Em cinquenta anos, será que é possível contar quantas histórias já aconteceram por aqui? Obviamente não. Mas é possível fazer um exercício de reflexão. Quantas palavras ensinadas, quantos desenhos coloridos? Quantas vezes a mão de um professor conduziu um pequeno assustado em seus primeiros momentos de escola? Quantas lágrimas foram acolhidas? E homenagens com cantos, poemas e brincadeiras? Quantas vezes foram limpas as salas após um turno pleno da energia de gerações? Quantos debates? E momentos cívicos, de exaltação à pátria? Quantas merendas servidas, inclusive para aqueles que tem ali a principal refeição? Quantos telefonemas em busca de soluções junto aos dilemas vivenciados cotidianamente? Encaminhamentos? E ainda, quantas vezes o nosso ouvir ajudou na resolução de conflitos familiares? Quantas intervenções foram feitas para que os trabalhos transcorressem bem? Quantas experiências de aprendizagem, de superação da timidez, descobertas? Quantas vezes o socorro àquele que se machucou? E quantas vezes precisamos retomar conceitos, revisar posturas? Quantas orações em busca de paz, de um ambiente propício? Impossível mensurar. Mesmo assim, façamos este exercício. Pensemos a possibilidade de colocar em um único lugar todo o contingente de pessoas, alunos, pais, professores, funcionários que passaram por uma instituição cinquentenária cruzando suas histórias... Que espaço precisaríamos? Será que sabemos o que isto quer dizer?

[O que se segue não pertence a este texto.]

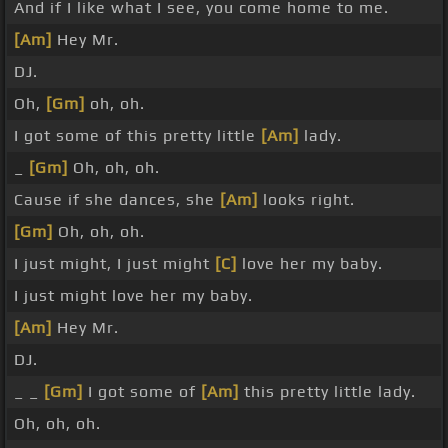
And if I like what I see, you come home to me.
[Am]
Hey Mr.
DJ.
Oh,
[Gm]
oh, oh.
I got some of this pretty little
[Am]
lady.
_
[Gm]
Oh, oh, oh.
Cause if she dances, she
[Am]
looks right.
[Gm]
Oh, oh, oh.
I just might, I just might
[C]
love her my baby.
I just might love her my baby.
[Am]
Hey Mr.
DJ.
_ _
[Gm]
I got some of
[Am]
this pretty little lady.
Oh, oh, oh.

Quando iniciei minha vida docente não imaginei que um dia também passaria pela desafiadora experiência de uma equipe diretiva. No entanto, a vida desafia, propõe etapas. Percebo este papel como um divisor de águas. Hoje tenho a noção do contrato de risco que assinamos ao assumir tal papel em uma escola. Quem olha de fora, atribui às direções poderes descomunais. Superpoderes. E, na realidade, o único poder do qual dispomos é a coragem. É com esta característica que chegamos em nosso local de trabalho e atendemos a toda gama de demandas sem olhar para o relógio. Dificuldades trazidas por alunos e pais, por professores também. Atrasos, faltas, doenças, medos, febres, ferimentos, raivas, perdas, excessos, fobias, ausências, tropeços, desejos, traquinagens... E lá corremos, no mais puro interesse de melhorar a engrenagem e não apenas integrá-la. Ainda assim, sabemos que ocorrem falhas. Falhas que seguramente seriam minimizadas se houvesse parceria real entre família, escola e governo. Se cada um assumisse e honrasse esta parceria, não apenas cobrando discutíveis direitos e esperando benesses.

Minha escola, nossa escola, a escola que carrega o nome do município. Quem ali entra percebe o zelo com que se busca cuidá-la, apesar de algumas precariedades. Conte-se os três turnos de funcionamento e o fluxo contínuo de pessoas neste espaço. Multiplique-se pelos anos já vividos. Quem sabe esta conta pode nos ajudar a perceber o quanto somos pequenos diante do mundo? Ou grandes? Depende do que fazemos com a nossa história.